#### [What the task asks]
Please copy every line from the following entries in which the word "Investitionen" appears.

(Study material)

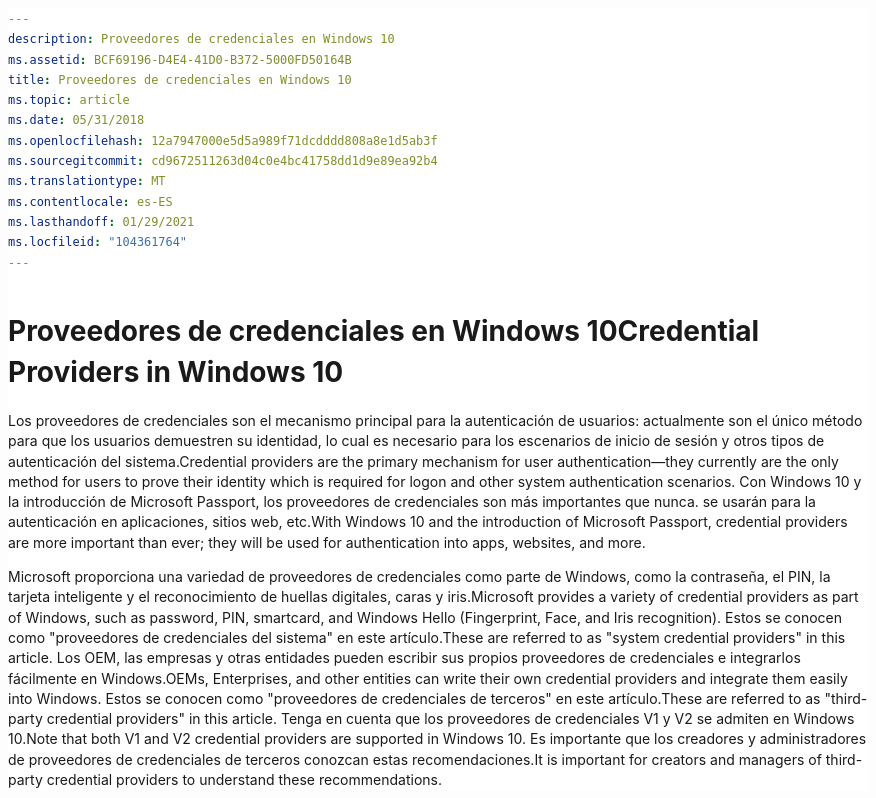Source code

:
 ```yaml
---
description: Proveedores de credenciales en Windows 10
ms.assetid: BCF69196-D4E4-41D0-B372-5000FD50164B
title: Proveedores de credenciales en Windows 10
ms.topic: article
ms.date: 05/31/2018
ms.openlocfilehash: 12a7947000e5d5a989f71dcdddd808a8e1d5ab3f
ms.sourcegitcommit: cd9672511263d04c0e4bc41758dd1d9e89ea92b4
ms.translationtype: MT
ms.contentlocale: es-ES
ms.lasthandoff: 01/29/2021
ms.locfileid: "104361764"
---
```

# <a name="credential-providers-in-windows-10"></a><span data-ttu-id="fd262-103">Proveedores de credenciales en Windows 10</span><span class="sxs-lookup"><span data-stu-id="fd262-103">Credential Providers in Windows 10</span></span>

<span data-ttu-id="fd262-104">Los proveedores de credenciales son el mecanismo principal para la autenticación de usuarios: actualmente son el único método para que los usuarios demuestren su identidad, lo cual es necesario para los escenarios de inicio de sesión y otros tipos de autenticación del sistema.</span><span class="sxs-lookup"><span data-stu-id="fd262-104">Credential providers are the primary mechanism for user authentication—they currently are the only method for users to prove their identity which is required for logon and other system authentication scenarios.</span></span> <span data-ttu-id="fd262-105">Con Windows 10 y la introducción de Microsoft Passport, los proveedores de credenciales son más importantes que nunca. se usarán para la autenticación en aplicaciones, sitios web, etc.</span><span class="sxs-lookup"><span data-stu-id="fd262-105">With Windows 10 and the introduction of Microsoft Passport, credential providers are more important than ever; they will be used for authentication into apps, websites, and more.</span></span>

<span data-ttu-id="fd262-106">Microsoft proporciona una variedad de proveedores de credenciales como parte de Windows, como la contraseña, el PIN, la tarjeta inteligente y el reconocimiento de huellas digitales, caras y iris.</span><span class="sxs-lookup"><span data-stu-id="fd262-106">Microsoft provides a variety of credential providers as part of Windows, such as password, PIN, smartcard, and Windows Hello (Fingerprint, Face, and Iris recognition).</span></span> <span data-ttu-id="fd262-107">Estos se conocen como "proveedores de credenciales del sistema" en este artículo.</span><span class="sxs-lookup"><span data-stu-id="fd262-107">These are referred to as "system credential providers" in this article.</span></span> <span data-ttu-id="fd262-108">Los OEM, las empresas y otras entidades pueden escribir sus propios proveedores de credenciales e integrarlos fácilmente en Windows.</span><span class="sxs-lookup"><span data-stu-id="fd262-108">OEMs, Enterprises, and other entities can write their own credential providers and integrate them easily into Windows.</span></span> <span data-ttu-id="fd262-109">Estos se conocen como "proveedores de credenciales de terceros" en este artículo.</span><span class="sxs-lookup"><span data-stu-id="fd262-109">These are referred to as "third-party credential providers" in this article.</span></span> <span data-ttu-id="fd262-110">Tenga en cuenta que los proveedores de credenciales V1 y V2 se admiten en Windows 10.</span><span class="sxs-lookup"><span data-stu-id="fd262-110">Note that both V1 and V2 credential providers are supported in Windows 10.</span></span> <span data-ttu-id="fd262-111">Es importante que los creadores y administradores de proveedores de credenciales de terceros conozcan estas recomendaciones.</span><span class="sxs-lookup"><span data-stu-id="fd262-111">It is important for creators and managers of third-party credential providers to understand these recommendations.</span></span>
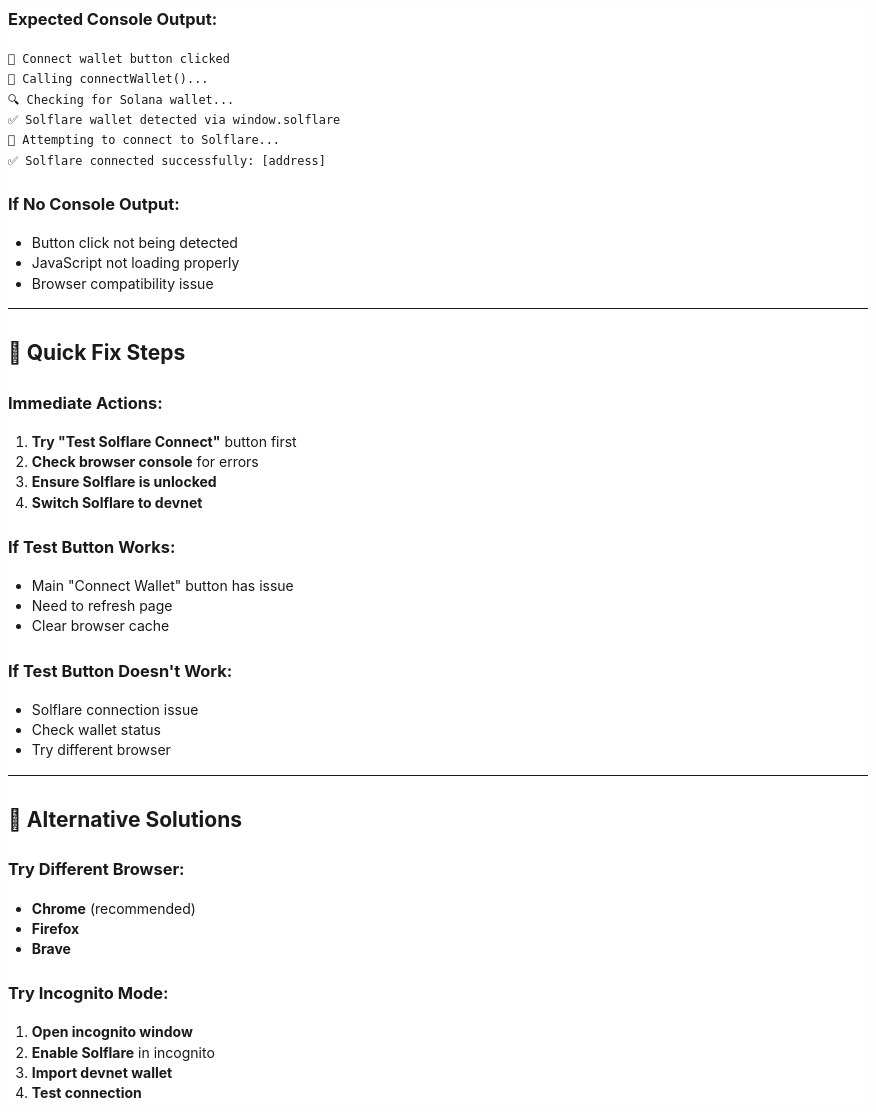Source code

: ### **Expected Console Output:**
```
🔘 Connect wallet button clicked
🔄 Calling connectWallet()...
🔍 Checking for Solana wallet...
✅ Solflare wallet detected via window.solflare
🔄 Attempting to connect to Solflare...
✅ Solflare connected successfully: [address]
```

### **If No Console Output:**
- Button click not being detected
- JavaScript not loading properly
- Browser compatibility issue

---

## 🚀 **Quick Fix Steps**

### **Immediate Actions:**
1. **Try "Test Solflare Connect"** button first
2. **Check browser console** for errors
3. **Ensure Solflare is unlocked**
4. **Switch Solflare to devnet**

### **If Test Button Works:**
- Main "Connect Wallet" button has issue
- Need to refresh page
- Clear browser cache

### **If Test Button Doesn't Work:**
- Solflare connection issue
- Check wallet status
- Try different browser

---

## 📱 **Alternative Solutions**

### **Try Different Browser:**
- **Chrome** (recommended)
- **Firefox**
- **Brave**

### **Try Incognito Mode:**
1. **Open incognito window**
2. **Enable Solflare** in incognito
3. **Import devnet wallet**
4. **Test connection**
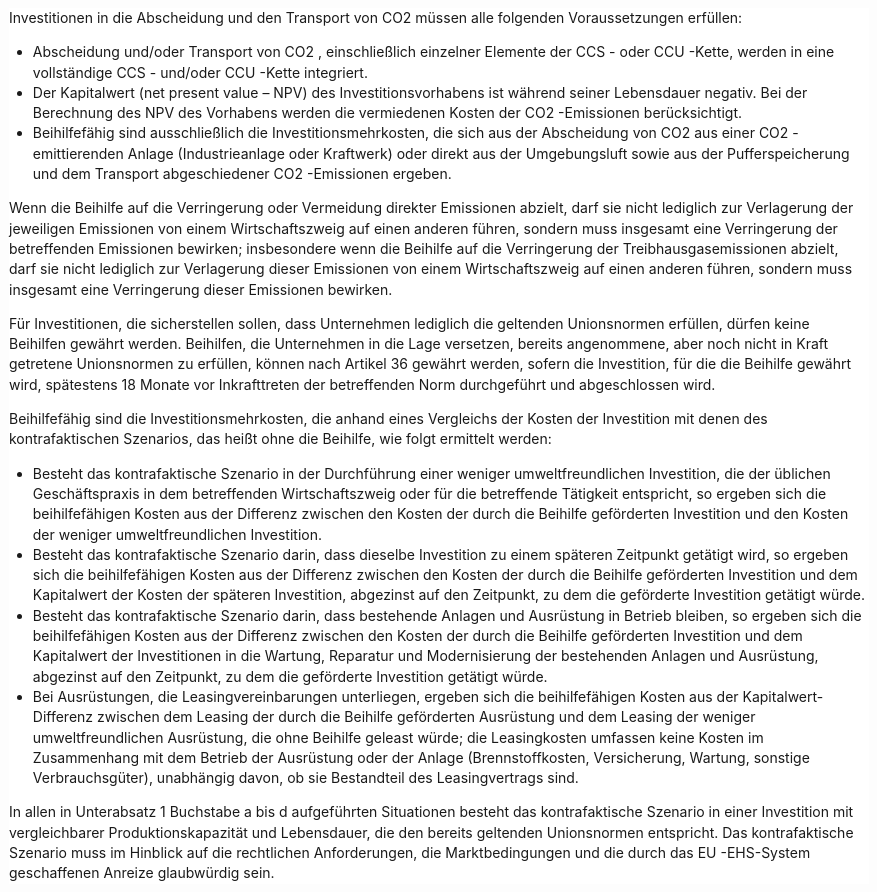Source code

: Investitionen in die Abscheidung und den Transport von  CO2  müssen alle folgenden Voraussetzungen erfüllen: 

  * Abscheidung und/oder Transport von  CO2  , einschließlich einzelner Elemente der  CCS  \- oder  CCU  -Kette, werden in eine vollständige  CCS  \- und/oder  CCU  -Kette integriert. 
  * Der Kapitalwert (net present value – NPV) des Investitionsvorhabens ist während seiner Lebensdauer negativ. Bei der Berechnung des NPV des Vorhabens werden die vermiedenen Kosten der  CO2  -Emissionen berücksichtigt. 
  * Beihilfefähig sind ausschließlich die Investitionsmehrkosten, die sich aus der Abscheidung von  CO2  aus einer  CO2  -emittierenden Anlage (Industrieanlage oder Kraftwerk) oder direkt aus der Umgebungsluft sowie aus der Pufferspeicherung und dem Transport abgeschiedener  CO2  -Emissionen ergeben. 



Wenn die Beihilfe auf die Verringerung oder Vermeidung direkter Emissionen abzielt, darf sie nicht lediglich zur Verlagerung der jeweiligen Emissionen von einem Wirtschaftszweig auf einen anderen führen, sondern muss insgesamt eine Verringerung der betreffenden Emissionen bewirken; insbesondere wenn die Beihilfe auf die Verringerung der Treibhausgasemissionen abzielt, darf sie nicht lediglich zur Verlagerung dieser Emissionen von einem Wirtschaftszweig auf einen anderen führen, sondern muss insgesamt eine Verringerung dieser Emissionen bewirken. 

Für Investitionen, die sicherstellen sollen, dass Unternehmen lediglich die geltenden Unionsnormen erfüllen, dürfen keine Beihilfen gewährt werden. Beihilfen, die Unternehmen in die Lage versetzen, bereits angenommene, aber noch nicht in Kraft getretene Unionsnormen zu erfüllen, können nach Artikel 36 gewährt werden, sofern die Investition, für die die Beihilfe gewährt wird, spätestens 18 Monate vor Inkrafttreten der betreffenden Norm durchgeführt und abgeschlossen wird. 

Beihilfefähig sind die Investitionsmehrkosten, die anhand eines Vergleichs der Kosten der Investition mit denen des kontrafaktischen Szenarios, das heißt ohne die Beihilfe, wie folgt ermittelt werden: 

  * Besteht das kontrafaktische Szenario in der Durchführung einer weniger umweltfreundlichen Investition, die der üblichen Geschäftspraxis in dem betreffenden Wirtschaftszweig oder für die betreffende Tätigkeit entspricht, so ergeben sich die beihilfefähigen Kosten aus der Differenz zwischen den Kosten der durch die Beihilfe geförderten Investition und den Kosten der weniger umweltfreundlichen Investition. 
  * Besteht das kontrafaktische Szenario darin, dass dieselbe Investition zu einem späteren Zeitpunkt getätigt wird, so ergeben sich die beihilfefähigen Kosten aus der Differenz zwischen den Kosten der durch die Beihilfe geförderten Investition und dem Kapitalwert der Kosten der späteren Investition, abgezinst auf den Zeitpunkt, zu dem die geförderte Investition getätigt würde. 
  * Besteht das kontrafaktische Szenario darin, dass bestehende Anlagen und Ausrüstung in Betrieb bleiben, so ergeben sich die beihilfefähigen Kosten aus der Differenz zwischen den Kosten der durch die Beihilfe geförderten Investition und dem Kapitalwert der Investitionen in die Wartung, Reparatur und Modernisierung der bestehenden Anlagen und Ausrüstung, abgezinst auf den Zeitpunkt, zu dem die geförderte Investition getätigt würde. 
  * Bei Ausrüstungen, die Leasingvereinbarungen unterliegen, ergeben sich die beihilfefähigen Kosten aus der Kapitalwert-Differenz zwischen dem Leasing der durch die Beihilfe geförderten Ausrüstung und dem Leasing der weniger umweltfreundlichen Ausrüstung, die ohne Beihilfe geleast würde; die Leasingkosten umfassen keine Kosten im Zusammenhang mit dem Betrieb der Ausrüstung oder der Anlage (Brennstoffkosten, Versicherung, Wartung, sonstige Verbrauchsgüter), unabhängig davon, ob sie Bestandteil des Leasingvertrags sind. 



In allen in Unterabsatz 1 Buchstabe a bis d aufgeführten Situationen besteht das kontrafaktische Szenario in einer Investition mit vergleichbarer Produktionskapazität und Lebensdauer, die den bereits geltenden Unionsnormen entspricht. Das kontrafaktische Szenario muss im Hinblick auf die rechtlichen Anforderungen, die Marktbedingungen und die durch das  EU  -EHS-System geschaffenen Anreize glaubwürdig sein.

(End Study material)

#### [Answer to the problem]
: Investitionen in die Abscheidung und den Transport von  CO2  müssen alle folgenden Voraussetzungen erfüllen: 
Für Investitionen, die sicherstellen sollen, dass Unternehmen lediglich die geltenden Unionsnormen erfüllen, dürfen keine Beihilfen gewährt werden. Beihilfen, die Unternehmen in die Lage versetzen, bereits angenommene, aber noch nicht in Kraft getretene Unionsnormen zu erfüllen, können nach Artikel 36 gewährt werden, sofern die Investition, für die die Beihilfe gewährt wird, spätestens 18 Monate vor Inkrafttreten der betreffenden Norm durchgeführt und abgeschlossen wird. 
  * Besteht das kontrafaktische Szenario darin, dass bestehende Anlagen und Ausrüstung in Betrieb bleiben, so ergeben sich die beihilfefähigen Kosten aus der Differenz zwischen den Kosten der durch die Beihilfe geförderten Investition und dem Kapitalwert der Investitionen in die Wartung, Reparatur und Modernisierung der bestehenden Anlagen und Ausrüstung, abgezinst auf den Zeitpunkt, zu dem die geförderte Investition getätigt würde. 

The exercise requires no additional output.